Savielly Tartakower, polaco de adopción -más tarde francés-,
de lengua rusa, de padres judíos y bautizado católico, fue un
singular gran maestro internacional de ajedrez. Doctor en Leyes por la Universidad
de Viena, traductor de poesía rusa al francés y al alemán,
guionista de cine y autor de libros como La partida hipermoderna de ajedrez
y Ajedrez neorromántico. Héroe de la Résistance y dilapidador
en los casinos, como ajedrecista fue un innovador sorprendente y un investigador
minucioso de los viejos sistemas. Los que le conocieron, como el inolvidable
Capablanca, sabían de su carácter refinado y susceptible. Precisamente
coincidieron en el Torneo Internacional de Barcelona de 1929, donde Tartakower
presentó su 'apertura catalana'. José Raúl Capablanca Graupera,
cubano de origen catalán y e00strella de la época, conocía
tan bien a Tartakower que jamás se atrevió a ofrecerle tablas,
siempre jugó hasta el final, para no ofender a su adversario y para volver
a ganarle, que es lo que acostumbraba a hacer Capablanca con Tartakower y con
todo bicho viviente que osara plantar peones frente a él. En aquel torneo
de la Exposición Internacional del 29, el cubano alcanzó el primer
lugar y Tartakower fue el segundo.

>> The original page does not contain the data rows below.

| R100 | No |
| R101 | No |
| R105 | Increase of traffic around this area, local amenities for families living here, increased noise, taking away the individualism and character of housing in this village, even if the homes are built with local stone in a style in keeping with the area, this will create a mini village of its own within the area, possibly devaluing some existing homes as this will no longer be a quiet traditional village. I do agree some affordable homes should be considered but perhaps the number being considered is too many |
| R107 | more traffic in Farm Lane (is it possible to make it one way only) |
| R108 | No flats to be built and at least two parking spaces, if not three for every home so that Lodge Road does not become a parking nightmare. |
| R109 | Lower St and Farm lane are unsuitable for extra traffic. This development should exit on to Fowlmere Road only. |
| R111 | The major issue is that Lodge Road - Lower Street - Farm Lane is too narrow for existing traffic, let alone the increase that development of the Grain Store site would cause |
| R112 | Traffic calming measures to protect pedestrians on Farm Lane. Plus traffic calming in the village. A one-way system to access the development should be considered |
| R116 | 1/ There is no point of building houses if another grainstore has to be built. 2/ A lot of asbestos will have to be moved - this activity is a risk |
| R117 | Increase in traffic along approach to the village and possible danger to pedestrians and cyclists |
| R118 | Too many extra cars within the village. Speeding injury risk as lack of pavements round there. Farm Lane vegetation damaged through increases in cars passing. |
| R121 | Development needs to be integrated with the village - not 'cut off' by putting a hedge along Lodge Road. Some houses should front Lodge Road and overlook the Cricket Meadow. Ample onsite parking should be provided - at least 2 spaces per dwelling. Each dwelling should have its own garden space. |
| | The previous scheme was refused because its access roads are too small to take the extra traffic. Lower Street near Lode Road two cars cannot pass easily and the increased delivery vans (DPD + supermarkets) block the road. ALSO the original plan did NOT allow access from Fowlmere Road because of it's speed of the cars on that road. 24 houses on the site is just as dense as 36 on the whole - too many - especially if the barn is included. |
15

Como él mismo decía, 'en ajedrez
siempre gana el que comete el penúltimo error'.
El Oro Negro, como las buenas bodegas, sabe hacer de la mugre de los días
una pátina acogedora de bar de pueblo, de casino popular. La señora
Assumpció a veces sueña que sirve el último tintorro, cierra
la máquina de café y baja la persiana, dejando atrás la
barra de mármol y a toda la pandilla de ludópatas, que hacen más
ruido que gasto. 'Un día vino aquel señor que dicen que es cronista
de la ciudad y tiene unos bigotes. No estaba yo para nada'. Tiene razón
la señora. En cuanto te viene un cronista, igual detrás van los
del Ayuntamiento. Los mismos que le cerraron la ventana que comunica la barra
con la calle. Antes también se servía desde la ventanilla, pero
ahora las autoridades no permiten despachos semejantes. Si Tartakower hubiese
sido legislador, probablemente habría creado la excepción inteligente,
algo que proyectaría la apertura catalana sobre nuestras cabezas. Total
que la ventana está cerrada. Y la terraza queda solitaria y vulgar en
la calle, como la de todos los bares del Eixample, con vistas a la carga y descarga
y al tránsito constante.
En la calle de Aribau-Diputació recalan vagabundos y ejecutivos de camino
del centro hacia el Eixample o viceversa. También se detiene algún
visitante de las librerías de viejo de la zona, que es gente huraña
que va a la suya con eso de la bibliofilia. Pero los jugadores de ajedrez son
la mayoría silenciosa. El jugador necesita un contrincante y eso lo socializa,
así que sin remedio entra en El Oro Negro y busca, como los pistoleros
del Oeste, el brillo de una mirada desafiante.